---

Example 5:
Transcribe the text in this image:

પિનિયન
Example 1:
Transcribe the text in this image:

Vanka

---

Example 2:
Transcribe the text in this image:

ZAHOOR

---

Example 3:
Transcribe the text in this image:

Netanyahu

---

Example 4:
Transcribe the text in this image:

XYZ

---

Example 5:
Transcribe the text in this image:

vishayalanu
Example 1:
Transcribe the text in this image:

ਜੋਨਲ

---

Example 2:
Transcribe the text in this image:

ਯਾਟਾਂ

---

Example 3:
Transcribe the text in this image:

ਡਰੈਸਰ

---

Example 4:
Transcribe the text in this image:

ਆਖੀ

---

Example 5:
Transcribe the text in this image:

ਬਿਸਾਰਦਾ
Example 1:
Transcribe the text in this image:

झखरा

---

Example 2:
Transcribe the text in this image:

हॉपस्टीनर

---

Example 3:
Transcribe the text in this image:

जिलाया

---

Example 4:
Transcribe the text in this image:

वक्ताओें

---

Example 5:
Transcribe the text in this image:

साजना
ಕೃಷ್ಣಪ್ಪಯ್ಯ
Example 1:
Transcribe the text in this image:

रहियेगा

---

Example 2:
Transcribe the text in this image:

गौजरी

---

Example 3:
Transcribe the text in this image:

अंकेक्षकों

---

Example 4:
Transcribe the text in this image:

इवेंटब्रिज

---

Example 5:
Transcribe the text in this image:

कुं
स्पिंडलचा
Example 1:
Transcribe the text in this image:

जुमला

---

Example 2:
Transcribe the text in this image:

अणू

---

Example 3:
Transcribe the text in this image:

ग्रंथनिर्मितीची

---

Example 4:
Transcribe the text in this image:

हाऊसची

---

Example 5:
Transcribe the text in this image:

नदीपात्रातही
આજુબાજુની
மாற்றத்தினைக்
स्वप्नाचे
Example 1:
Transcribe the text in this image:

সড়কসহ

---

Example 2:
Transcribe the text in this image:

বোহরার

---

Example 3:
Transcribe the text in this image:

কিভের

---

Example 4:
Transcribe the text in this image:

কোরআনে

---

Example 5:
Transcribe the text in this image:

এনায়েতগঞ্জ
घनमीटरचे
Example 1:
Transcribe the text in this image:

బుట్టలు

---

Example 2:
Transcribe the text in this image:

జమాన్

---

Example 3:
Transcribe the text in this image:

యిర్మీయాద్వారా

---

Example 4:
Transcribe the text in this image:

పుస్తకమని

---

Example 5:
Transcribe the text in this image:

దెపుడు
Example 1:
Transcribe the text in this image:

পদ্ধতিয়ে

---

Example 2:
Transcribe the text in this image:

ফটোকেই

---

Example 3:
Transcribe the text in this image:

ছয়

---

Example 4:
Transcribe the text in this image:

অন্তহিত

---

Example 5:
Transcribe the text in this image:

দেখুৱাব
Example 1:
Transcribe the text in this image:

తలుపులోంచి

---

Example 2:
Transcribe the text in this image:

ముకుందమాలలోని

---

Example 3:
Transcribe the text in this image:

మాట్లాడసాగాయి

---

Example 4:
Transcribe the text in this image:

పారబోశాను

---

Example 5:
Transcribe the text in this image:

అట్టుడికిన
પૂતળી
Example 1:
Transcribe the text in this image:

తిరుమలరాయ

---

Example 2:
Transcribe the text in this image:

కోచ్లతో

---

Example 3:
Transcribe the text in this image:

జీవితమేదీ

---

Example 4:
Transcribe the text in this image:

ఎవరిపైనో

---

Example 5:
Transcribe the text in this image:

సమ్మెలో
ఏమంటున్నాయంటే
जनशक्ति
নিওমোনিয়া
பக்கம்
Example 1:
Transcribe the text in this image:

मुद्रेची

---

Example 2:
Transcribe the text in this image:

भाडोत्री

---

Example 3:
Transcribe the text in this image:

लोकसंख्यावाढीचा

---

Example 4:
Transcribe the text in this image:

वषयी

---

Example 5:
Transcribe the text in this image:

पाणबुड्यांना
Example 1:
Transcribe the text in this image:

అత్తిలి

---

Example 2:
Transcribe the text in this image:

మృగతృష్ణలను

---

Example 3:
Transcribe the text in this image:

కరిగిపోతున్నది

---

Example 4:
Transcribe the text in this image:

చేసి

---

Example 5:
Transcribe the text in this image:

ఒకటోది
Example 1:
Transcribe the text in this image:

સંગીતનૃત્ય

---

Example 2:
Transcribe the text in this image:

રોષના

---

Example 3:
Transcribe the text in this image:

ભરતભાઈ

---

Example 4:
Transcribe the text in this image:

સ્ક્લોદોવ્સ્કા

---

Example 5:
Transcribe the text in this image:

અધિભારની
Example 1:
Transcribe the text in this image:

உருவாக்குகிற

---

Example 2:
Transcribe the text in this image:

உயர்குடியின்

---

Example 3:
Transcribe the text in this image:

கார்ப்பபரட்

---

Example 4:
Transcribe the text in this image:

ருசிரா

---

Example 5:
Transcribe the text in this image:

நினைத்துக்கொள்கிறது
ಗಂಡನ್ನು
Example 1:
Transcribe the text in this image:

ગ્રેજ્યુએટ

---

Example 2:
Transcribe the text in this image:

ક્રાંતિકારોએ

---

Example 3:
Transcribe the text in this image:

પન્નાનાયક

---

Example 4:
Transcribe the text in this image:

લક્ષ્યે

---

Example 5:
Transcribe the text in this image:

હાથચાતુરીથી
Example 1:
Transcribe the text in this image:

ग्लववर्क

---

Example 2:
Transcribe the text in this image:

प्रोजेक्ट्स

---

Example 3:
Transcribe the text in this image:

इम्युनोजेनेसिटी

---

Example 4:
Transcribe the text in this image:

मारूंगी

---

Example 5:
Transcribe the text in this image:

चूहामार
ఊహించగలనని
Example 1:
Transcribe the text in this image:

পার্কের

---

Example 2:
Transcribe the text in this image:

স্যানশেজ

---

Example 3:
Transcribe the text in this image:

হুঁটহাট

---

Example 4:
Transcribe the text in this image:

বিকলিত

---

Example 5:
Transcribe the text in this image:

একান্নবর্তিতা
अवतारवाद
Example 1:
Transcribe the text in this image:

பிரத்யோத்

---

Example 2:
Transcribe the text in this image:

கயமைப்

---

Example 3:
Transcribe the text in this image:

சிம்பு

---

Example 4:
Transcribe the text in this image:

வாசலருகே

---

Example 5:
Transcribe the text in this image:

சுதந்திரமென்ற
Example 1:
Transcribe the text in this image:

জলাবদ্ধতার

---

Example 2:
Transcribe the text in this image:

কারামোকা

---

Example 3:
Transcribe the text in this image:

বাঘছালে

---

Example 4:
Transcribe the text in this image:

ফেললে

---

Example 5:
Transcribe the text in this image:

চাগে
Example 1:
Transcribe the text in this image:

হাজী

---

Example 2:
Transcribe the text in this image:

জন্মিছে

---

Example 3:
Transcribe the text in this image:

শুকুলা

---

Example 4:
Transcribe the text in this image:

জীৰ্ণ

· · · · ·

Please give back the entries above, unchanged and complete.

=== Task solution ===
---

Example 5:
Transcribe the text in this image:

પિનિયન
Example 1:
Transcribe the text in this image:

Vanka

---

Example 2:
Transcribe the text in this image:

ZAHOOR

---

Example 3:
Transcribe the text in this image:

Netanyahu

---

Example 4:
Transcribe the text in this image:

XYZ

---

Example 5:
Transcribe the text in this image:

vishayalanu
Example 1:
Transcribe the text in this image:

ਜੋਨਲ

---

Example 2:
Transcribe the text in this image:

ਯਾਟਾਂ

---

Example 3:
Transcribe the text in this image:

ਡਰੈਸਰ

---

Example 4:
Transcribe the text in this image:

ਆਖੀ

---

Example 5:
Transcribe the text in this image:

ਬਿਸਾਰਦਾ
Example 1:
Transcribe the text in this image:

झखरा

---

Example 2:
Transcribe the text in this image:

हॉपस्टीनर

---

Example 3:
Transcribe the text in this image:

जिलाया

---

Example 4:
Transcribe the text in this image:

वक्ताओें

---

Example 5:
Transcribe the text in this image:

साजना
ಕೃಷ್ಣಪ್ಪಯ್ಯ
Example 1:
Transcribe the text in this image:

रहियेगा

---

Example 2:
Transcribe the text in this image:

गौजरी

---

Example 3:
Transcribe the text in this image:

अंकेक्षकों

---

Example 4:
Transcribe the text in this image:

इवेंटब्रिज

---

Example 5:
Transcribe the text in this image:

कुं
स्पिंडलचा
Example 1:
Transcribe the text in this image:

जुमला

---

Example 2:
Transcribe the text in this image:

अणू

---

Example 3:
Transcribe the text in this image:

ग्रंथनिर्मितीची

---

Example 4:
Transcribe the text in this image:

हाऊसची

---

Example 5:
Transcribe the text in this image:

नदीपात्रातही
આજુબાજુની
மாற்றத்தினைக்
स्वप्नाचे
Example 1:
Transcribe the text in this image:

সড়কসহ

---

Example 2:
Transcribe the text in this image:

বোহরার

---

Example 3:
Transcribe the text in this image:

কিভের

---

Example 4:
Transcribe the text in this image:

কোরআনে

---

Example 5:
Transcribe the text in this image:

এনায়েতগঞ্জ
घनमीटरचे
Example 1:
Transcribe the text in this image:

బుట్టలు

---

Example 2:
Transcribe the text in this image:

జమాన్

---

Example 3:
Transcribe the text in this image:

యిర్మీయాద్వారా

---

Example 4:
Transcribe the text in this image:

పుస్తకమని

---

Example 5:
Transcribe the text in this image:

దెపుడు
Example 1:
Transcribe the text in this image:

পদ্ধতিয়ে

---

Example 2:
Transcribe the text in this image:

ফটোকেই

---

Example 3:
Transcribe the text in this image:

ছয়

---

Example 4:
Transcribe the text in this image:

অন্তহিত

---

Example 5:
Transcribe the text in this image:

দেখুৱাব
Example 1:
Transcribe the text in this image:

తలుపులోంచి

---

Example 2:
Transcribe the text in this image:

ముకుందమాలలోని

---

Example 3:
Transcribe the text in this image:

మాట్లాడసాగాయి

---

Example 4:
Transcribe the text in this image:

పారబోశాను

---

Example 5:
Transcribe the text in this image:

అట్టుడికిన
પૂતળી
Example 1:
Transcribe the text in this image:

తిరుమలరాయ

---

Example 2:
Transcribe the text in this image:

కోచ్లతో

---

Example 3:
Transcribe the text in this image:

జీవితమేదీ

---

Example 4:
Transcribe the text in this image:

ఎవరిపైనో

---

Example 5:
Transcribe the text in this image:

సమ్మెలో
ఏమంటున్నాయంటే
जनशक्ति
নিওমোনিয়া
பக்கம்
Example 1:
Transcribe the text in this image:

मुद्रेची

---

Example 2:
Transcribe the text in this image:

भाडोत्री

---

Example 3:
Transcribe the text in this image:

लोकसंख्यावाढीचा

---

Example 4:
Transcribe the text in this image:

वषयी

---

Example 5:
Transcribe the text in this image:

पाणबुड्यांना
Example 1:
Transcribe the text in this image:

అత్తిలి

---

Example 2:
Transcribe the text in this image:

మృగతృష్ణలను

---

Example 3:
Transcribe the text in this image:

కరిగిపోతున్నది

---

Example 4:
Transcribe the text in this image:

చేసి

---

Example 5:
Transcribe the text in this image:

ఒకటోది
Example 1:
Transcribe the text in this image:

સંગીતનૃત્ય

---

Example 2:
Transcribe the text in this image:

રોષના

---

Example 3:
Transcribe the text in this image:

ભરતભાઈ

---

Example 4:
Transcribe the text in this image:

સ્ક્લોદોવ્સ્કા

---

Example 5:
Transcribe the text in this image:

અધિભારની
Example 1:
Transcribe the text in this image:

உருவாக்குகிற

---

Example 2:
Transcribe the text in this image:

உயர்குடியின்

---

Example 3:
Transcribe the text in this image:

கார்ப்பபரட்

---

Example 4:
Transcribe the text in this image:

ருசிரா

---

Example 5:
Transcribe the text in this image:

நினைத்துக்கொள்கிறது
ಗಂಡನ್ನು
Example 1:
Transcribe the text in this image:

ગ્રેજ્યુએટ

---

Example 2:
Transcribe the text in this image:

ક્રાંતિકારોએ

---

Example 3:
Transcribe the text in this image:

પન્નાનાયક

---

Example 4:
Transcribe the text in this image:

લક્ષ્યે

---

Example 5:
Transcribe the text in this image:

હાથચાતુરીથી
Example 1:
Transcribe the text in this image:

ग्लववर्क

---

Example 2:
Transcribe the text in this image:

प्रोजेक्ट्स

---

Example 3:
Transcribe the text in this image:

इम्युनोजेनेसिटी

---

Example 4:
Transcribe the text in this image:

मारूंगी

---

Example 5:
Transcribe the text in this image:

चूहामार
ఊహించగలనని
Example 1:
Transcribe the text in this image:

পার্কের

---

Example 2:
Transcribe the text in this image:

স্যানশেজ

---

Example 3:
Transcribe the text in this image:

হুঁটহাট

---

Example 4:
Transcribe the text in this image:

বিকলিত

---

Example 5:
Transcribe the text in this image:

একান্নবর্তিতা
अवतारवाद
Example 1:
Transcribe the text in this image:

பிரத்யோத்

---

Example 2:
Transcribe the text in this image:

கயமைப்

---

Example 3:
Transcribe the text in this image:

சிம்பு

---

Example 4:
Transcribe the text in this image:

வாசலருகே

---

Example 5:
Transcribe the text in this image:

சுதந்திரமென்ற
Example 1:
Transcribe the text in this image:

জলাবদ্ধতার

---

Example 2:
Transcribe the text in this image:

কারামোকা

---

Example 3:
Transcribe the text in this image:

বাঘছালে

---

Example 4:
Transcribe the text in this image:

ফেললে

---

Example 5:
Transcribe the text in this image:

চাগে
Example 1:
Transcribe the text in this image:

হাজী

---

Example 2:
Transcribe the text in this image:

জন্মিছে

---

Example 3:
Transcribe the text in this image:

শুকুলা

---

Example 4:
Transcribe the text in this image:

জীৰ্ণ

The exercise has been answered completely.